Vamos quebrar as regras! Mas quais são elas?

Duas obras do mesmo gênio: Picasso clássico e moderno.

O atendimento ou o diretor de criação questiona alguma coisa no layout. O redator ou diretor de arte solta essa: “...ah, mas as regras foram feitas para serem quebradas!”

Todo mundo aqui já viu ou ainda vai ver isso acontecer ou tá dizendo aí que tem um amigo que já fez isso.

Nada contra (muito ao contrário) quebrar regras.
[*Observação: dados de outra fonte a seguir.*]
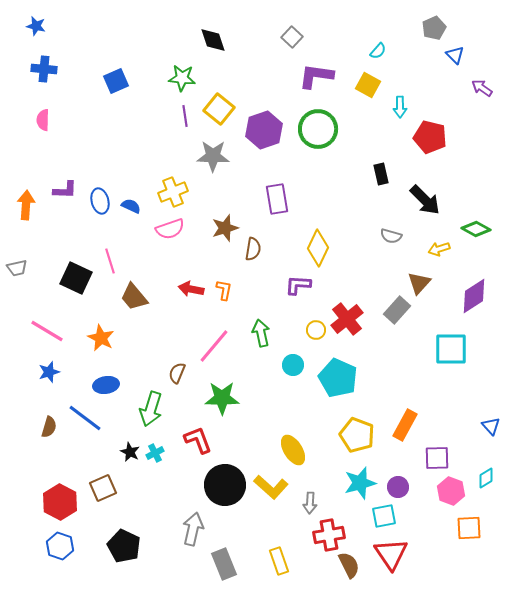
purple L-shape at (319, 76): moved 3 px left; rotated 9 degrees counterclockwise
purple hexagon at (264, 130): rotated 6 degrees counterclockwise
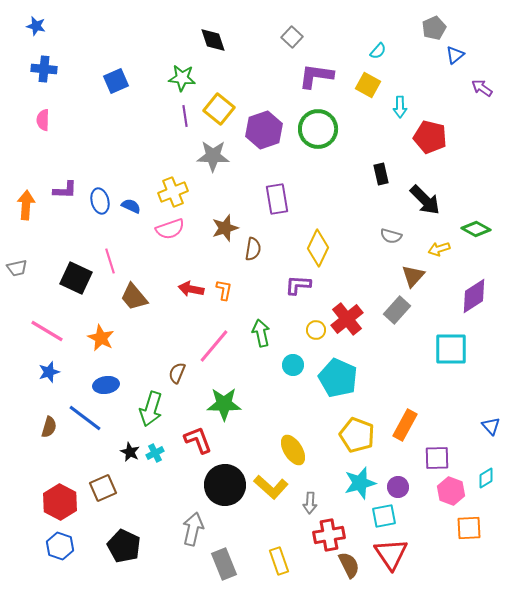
blue triangle at (455, 55): rotated 36 degrees clockwise
brown triangle at (419, 283): moved 6 px left, 7 px up
green star at (222, 398): moved 2 px right, 6 px down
O problema é que essa frase, na maioria das vezes, já virou muleta no departamento de criação, no atendimento, no financeiro e em qualquer lugar do mundo corporativo, agência de propaganda, banco ou restaurante.

Basta existir alguém querendo mascarar a falta de conhecimento pra se ouvir o grito dos sem noção.

Imagina se você é um cozinheiro sem experiência, querendo quebrar as regras nas receitas do restaurante que acabou de te contratar. Legal, hein?

Quebrar regras requer sabedoria. É “fácil”, você primeiro aprende a fazer, depois propõem o ousado. Tem que acontecer nessa ordem.

Em arte poderíamos dizer que o conhecimento do clássico vai te dar bagagem e coragem de criar o moderno.

Grandes campanhas, estratégias originais ou ótimo design só podem ser chamados assim pois quebraram regras? Também. Às vezes, quando tudo está meio desnorteado, inovar pode ser até fazer a coisa seguindo a regra.